While I tend to agree about an injector, when I installed new o-rings on my OM612 fuel quantity valve the engine surge did diminish. No codes at low to medium high rpm and load. I don't know if that rebuild is possible on an OM647, and Skianian has kept that information hidden.
 

skianian

Member
Sorry to leave that out. It's a 647 and therefore I understand the whole rail would need to come out.
While I tend to agree about an injector, when I installed new o-rings on my OM612 fuel quantity valve the engine surge did diminish. No codes at low to medium high rpm and load. I don't know if that rebuild is possible on an OM647, and Skianian has kept that information hidden.
 

skianian

Member
Wait you just said "surging". If its it bad enough to cause that it must be a very bad injector (which you should have noticed on the unplug test) or its the rail solenoid. Is there a loud knocking sound or just general unevenness or surging?
I'm pretty sure surging is the right term. It's very rhythmic rather than random/rough idle which makes me think it's a single cylinder affected rather than the rail pressure... i'm definitely making assumptions though. Regarding the unplug test, the problem injector would be the one that causes the least-noticeable miss, is that right? Lastly, I have zero visible smoke.... wouldn't a very bad injector cause smoke?
 

skianian

Member
Wait you just said "surging". If its it bad enough to cause that it must be a very bad injector (which you should have noticed on the unplug test) or its the rail solenoid.
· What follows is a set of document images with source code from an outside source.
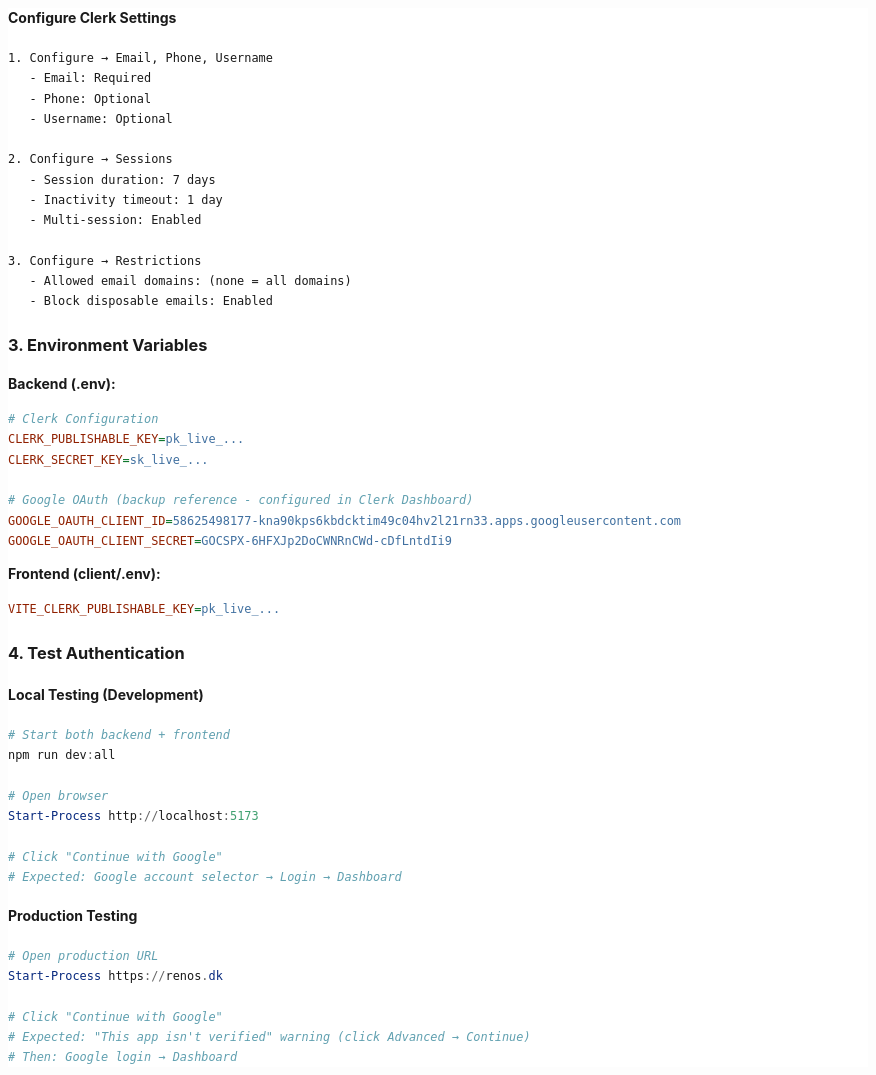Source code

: #### Configure Clerk Settings

```
1. Configure → Email, Phone, Username
   - Email: Required
   - Phone: Optional
   - Username: Optional

2. Configure → Sessions
   - Session duration: 7 days
   - Inactivity timeout: 1 day
   - Multi-session: Enabled

3. Configure → Restrictions
   - Allowed email domains: (none = all domains)
   - Block disposable emails: Enabled
```

### 3. Environment Variables

**Backend (.env):**
```ini
# Clerk Configuration
CLERK_PUBLISHABLE_KEY=pk_live_...
CLERK_SECRET_KEY=sk_live_...

# Google OAuth (backup reference - configured in Clerk Dashboard)
GOOGLE_OAUTH_CLIENT_ID=58625498177-kna90kps6kbdcktim49c04hv2l21rn33.apps.googleusercontent.com
GOOGLE_OAUTH_CLIENT_SECRET=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
```

**Frontend (client/.env):**
```ini
VITE_CLERK_PUBLISHABLE_KEY=pk_live_...
```

### 4. Test Authentication

#### Local Testing (Development)

```powershell
# Start both backend + frontend
npm run dev:all

# Open browser
Start-Process http://localhost:5173

# Click "Continue with Google"
# Expected: Google account selector → Login → Dashboard
```

#### Production Testing

```powershell
# Open production URL
Start-Process https://renos.dk

# Click "Continue with Google"
# Expected: "This app isn't verified" warning (click Advanced → Continue)
# Then: Google login → Dashboard
```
Is there a loud knocking sound or just general unevenness or surging?
No knocking. Runs like a champ other than idling when warm.
 

veganxxx

Member
I’ve had a quantity valve cause a surging idle before without a code or CEL. If the quantity valve or fuel rail solenoid are fully bad they will throw a code that causes limp mode so at least you can rule out a total failure. Just as a refresher, the quantity valve doesn’t come into play for 20 seconds so one test would be-

after engine is warmed up, turn it off and restart it. Does the surging happen right away or does it take 20 seconds to start? That will be your answer on the quantity valve.
 

skianian

Member
I’ve had a quantity valve cause a surging idle before without a code or CEL. If the quantity valve or fuel rail solenoid are fully bad they will throw a code that causes limp mode so at least you can rule out a total failure. Just as a refresher, the quantity valve doesn’t come into play for 20 seconds so one test would be-

after engine is warmed up, turn it off and restart it. Does the surging happen right away or does it take 20 seconds to start? That will be your answer on the quantity valve.
I'll give that a try. Thanks much for the tip!